La Luna será una de las grandes protagonistas del mes, al coincidir visualmente con Marte y Venus, mientras que las Delta Acuáridas cerrarán julio con hasta 25 meteoros por hora.
Durante julio, el cielo guatemalteco ofrecerá varios motivos para levantar la mirada.
Encuentros aparentes entre la Luna y algunos planetas, cambios en las fases lunares y una lluvia de meteoros forman parte de la agenda astronómica preparada por el Instituto Nacional de Sismología, Vulcanología, Meteorología e Hidrología (Insivumeh).
Uno de los primeros espectáculos observables ocurrirá durante la madrugada del 11 de julio, cuando la Luna y Marte parecerán acercarse en el cielo. Ambos podrán localizarse hacia el este, entre las 2:51 y las 5:20 horas, siempre que las condiciones atmosféricas lo permitan.

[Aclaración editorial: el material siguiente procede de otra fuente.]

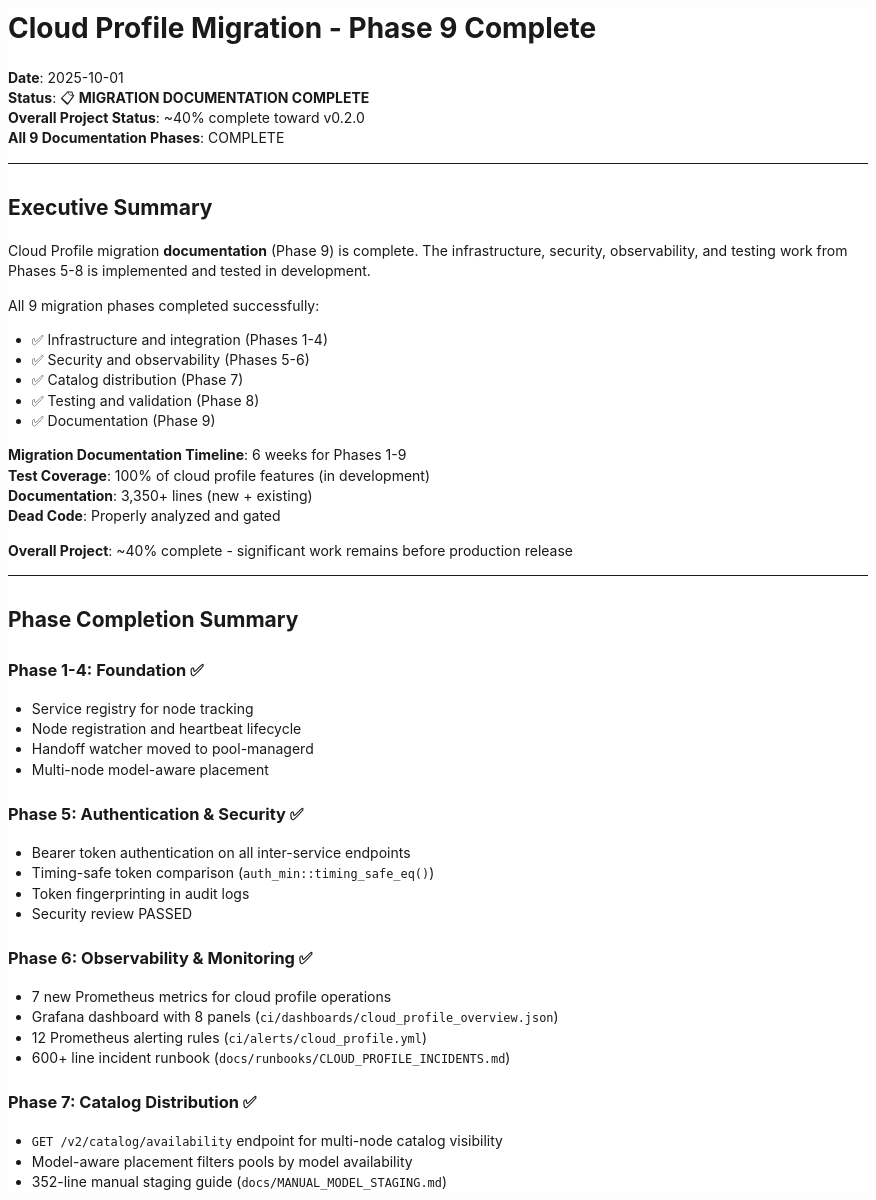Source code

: # Cloud Profile Migration - Phase 9 Complete

**Date**: 2025-10-01  
**Status**: 📋 **MIGRATION DOCUMENTATION COMPLETE**  
**Overall Project Status**: ~40% complete toward v0.2.0  
**All 9 Documentation Phases**: COMPLETE

---

## Executive Summary

Cloud Profile migration **documentation** (Phase 9) is complete. The infrastructure, security, observability, and testing work from Phases 5-8 is implemented and tested in development.

All 9 migration phases completed successfully:
- ✅ Infrastructure and integration (Phases 1-4)
- ✅ Security and observability (Phases 5-6)
- ✅ Catalog distribution (Phase 7)
- ✅ Testing and validation (Phase 8)
- ✅ Documentation (Phase 9)

**Migration Documentation Timeline**: 6 weeks for Phases 1-9  
**Test Coverage**: 100% of cloud profile features (in development)  
**Documentation**: 3,350+ lines (new + existing)  
**Dead Code**: Properly analyzed and gated

**Overall Project**: ~40% complete - significant work remains before production release

---

## Phase Completion Summary

### Phase 1-4: Foundation ✅
- Service registry for node tracking
- Node registration and heartbeat lifecycle
- Handoff watcher moved to pool-managerd
- Multi-node model-aware placement

### Phase 5: Authentication & Security ✅
- Bearer token authentication on all inter-service endpoints
- Timing-safe token comparison (`auth_min::timing_safe_eq()`)
- Token fingerprinting in audit logs
- Security review PASSED

### Phase 6: Observability & Monitoring ✅
- 7 new Prometheus metrics for cloud profile operations
- Grafana dashboard with 8 panels (`ci/dashboards/cloud_profile_overview.json`)
- 12 Prometheus alerting rules (`ci/alerts/cloud_profile.yml`)
- 600+ line incident runbook (`docs/runbooks/CLOUD_PROFILE_INCIDENTS.md`)

### Phase 7: Catalog Distribution ✅
- `GET /v2/catalog/availability` endpoint for multi-node catalog visibility
- Model-aware placement filters pools by model availability
- 352-line manual staging guide (`docs/MANUAL_MODEL_STAGING.md`)
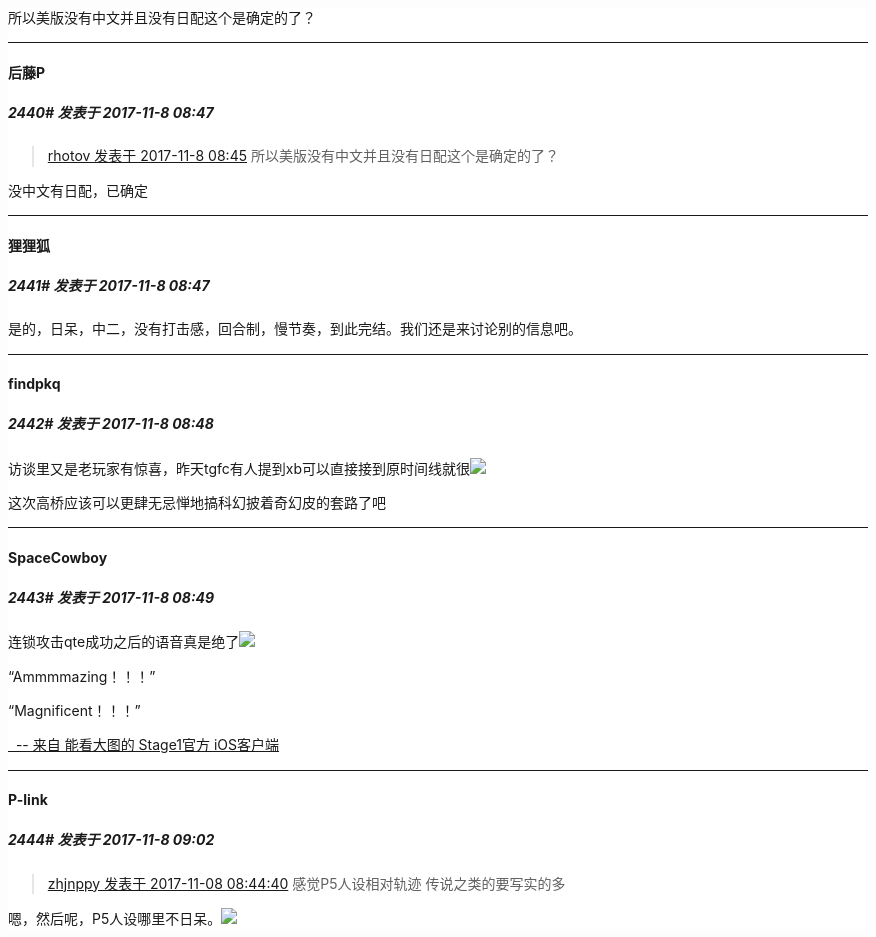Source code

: 
所以美版没有中文并且没有日配这个是确定的了？


-----

####  后藤P  
##### 2440#       发表于 2017-11-8 08:47


<blockquote><a href="httphttps://bbs.saraba1st.com/2b/forum.php?mod=redirect&amp;goto=findpost&amp;pid=37678517&amp;ptid=1368000" target="_blank">rhotov 发表于 2017-11-8 08:45</a>
所以美版没有中文并且没有日配这个是确定的了？</blockquote>
没中文有日配，已确定


-----

####  狸狸狐  
##### 2441#       发表于 2017-11-8 08:47


是的，日呆，中二，没有打击感，回合制，慢节奏，到此完结。我们还是来讨论别的信息吧。


-----

####  findpkq  
##### 2442#       发表于 2017-11-8 08:48


访谈里又是老玩家有惊喜，昨天tgfc有人提到xb可以直接接到原时间线就很<img src="https://static.saraba1st.com/image/smiley/face2017/108.png" referrerpolicy="no-referrer">

这次高桥应该可以更肆无忌惮地搞科幻披着奇幻皮的套路了吧


-----

####  SpaceCowboy  
##### 2443#       发表于 2017-11-8 08:49


连锁攻击qte成功之后的语音真是绝了<img src="https://static.saraba1st.com/image/smiley/face2017/068.png" referrerpolicy="no-referrer">


“Ammmmazing！！！”

“Magnificent！！！”

[  -- 来自 能看大图的 Stage1官方 iOS客户端](https://itunes.apple.com/fi/app/saraba1st/id1221237470?mt=8)


-----

####  P-link  
##### 2444#       发表于 2017-11-8 09:02


<blockquote><a href="httphttps://bbs.saraba1st.com/2b/forum.php?mod=redirect&amp;goto=findpost&amp;pid=37678514&amp;ptid=1368000" target="_blank">zhjnppy 发表于 2017-11-08 08:44:40</a>
感觉P5人设相对轨迹 传说之类的要写实的多</blockquote>嗯，然后呢，P5人设哪里不日呆。<img src="https://static.saraba1st.com/image/smiley/face2017/037.png" referrerpolicy="no-referrer">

Entre el 13 y el 15 de julio, la Luna estará cerca de su punto más próximo a la Tierra, fenómeno asociado con una superluna nueva. Sin embargo, debido a que su superficie iluminada será inferior al 2 %, prácticamente no podrá apreciarse a simple vista. Este fenómeno coincide con la Luna nueva del 14 de julio.
El atardecer del 17 de julio traerá otro encuentro especial. La Luna y Venus aparecerán muy próximos en dirección oeste, con un horario favorable para su observación entre las 18:40 y las 20:45 horas.
El cierre del mes estará marcado por las Delta Acuáridas, una lluvia de meteoros cuyo máximo de actividad se espera durante la noche del 30 al 31 de julio. En condiciones ideales podrían observarse hasta 25 meteoros por hora, aparentemente provenientes de la constelación de Acuario, que comenzará a ser visible desde el este alrededor de las 20:30 horas. No obstante, la cercanía de la Luna llena podría reducir la visibilidad de los destellos más débiles.
Las fases lunares del mes incluyen Luna nueva el 14, cuarto creciente el 21 y Luna llena el 29.
Para disfrutar de estos eventos, el INSIVUMEH recomienda buscar sitios alejados de la iluminación urbana, consultar previamente el pronóstico del tiempo y permitir que la vista se adapte a la oscuridad. La mayoría podrá observarse sin equipo especializado, aunque el uso de binoculares o telescopios puede mejorar la experiencia.